How you do read the markets?

Overall, given the underperformance in 2025, valuations relative to other markets have now normalised.  The correction in smallcaps and midcaps was warranted given the sharp run-up and it is getting easier to identify opportunities. The measures rolled out by government and the RBI and an Indo-US trade deal, should help support the economy. This could translate into a better earnings environment. Much will also depend on the global economic outlook. AI has been a key driver for the US economy and markets and any correction on that front would certainly make markets jittery.

How are you seeing valuations?

There has been some moderation in small and mid-cap valuations with stocks having experienced a combination of price and time correction. After 18 months, earnings growth has brought down valuations by another 15-20%.  As a result, while the overall market is better placed today, SMID valuations continue to remain above average.

Are you seeing any contra opportunity?

No part of the market is hugely neglected. IT valuations, especially those of large cap companies, are now below their long-term averages and there is arguably some value there. Banks continue to be sensibly priced considering that credit growth prospects are okay and that the asset quality outlook remains benign. Small caps have seen some correction and there are pockets of value emerging, but it is certainly not contra as the overall segment’s valuations remain on the higher side.

DIIs have supported the equity markets when FIIs are constant sellers. Is there a risk here?

While domestic flows can fluctuate, they do tend to be steadier and to that extent the shift to local money does provide greater stability. Additionally, FPI ownership tends to be concentrated in fewer names skewed towards large caps. Hence, a shift to local flows would imply a more broad-based institutional ownership of stocks. However, with the Indian markets having been range- bound for some time and smallcaps and midcaps underperforming, it will be interesting to see whether domestic liquidity remains elevated.
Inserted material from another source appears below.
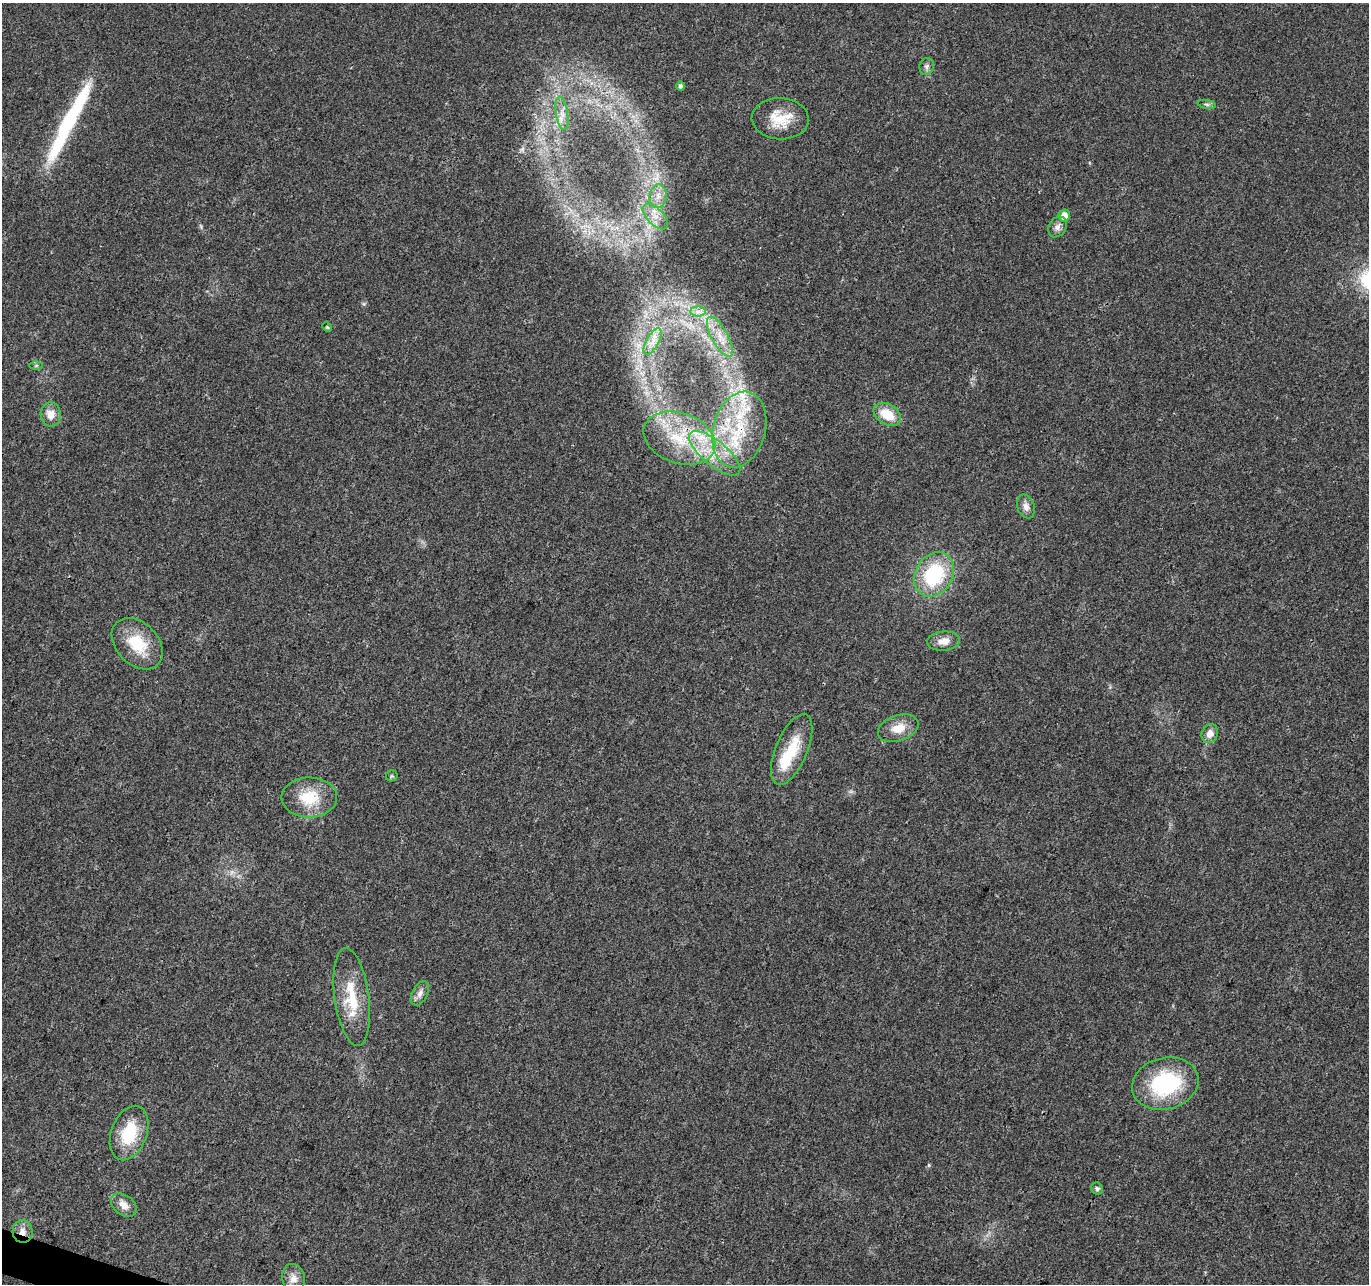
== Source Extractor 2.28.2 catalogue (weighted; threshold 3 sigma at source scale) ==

On the other hand, with India significantly lagging emerging market peers, some foreign interest may come back to Indian shores. 
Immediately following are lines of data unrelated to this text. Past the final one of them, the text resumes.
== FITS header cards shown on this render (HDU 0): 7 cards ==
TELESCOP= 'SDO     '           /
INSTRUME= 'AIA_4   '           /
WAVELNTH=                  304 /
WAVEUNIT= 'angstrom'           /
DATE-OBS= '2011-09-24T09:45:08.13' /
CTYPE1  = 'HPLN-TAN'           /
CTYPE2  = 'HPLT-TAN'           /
Do you see more IPOs as a constraint to returns in secondary market this year?

The IPO boom has diverted money away from the secondary market. This is not necessarily a bad thing, as at one point, valuations had become quite challenging, and a continued surfeit of liquidity would have exacerbated the situation. If the market becomes more challenging, the IPO pipeline could dry up and money may flow back to the secondary market.

Do you think there are enough opportunities for investors to pick active funds?

Over the next 20 years, the market will become more efficient with more institutional participation, more information and improved liquidity. This is especially true of large caps, where investors will probably shift to passive products as has been the experience in most other developed markets. However, this will likely be a gradual process and I still feel that the next decade could have enough of alpha generating opportunities in the large cap arena.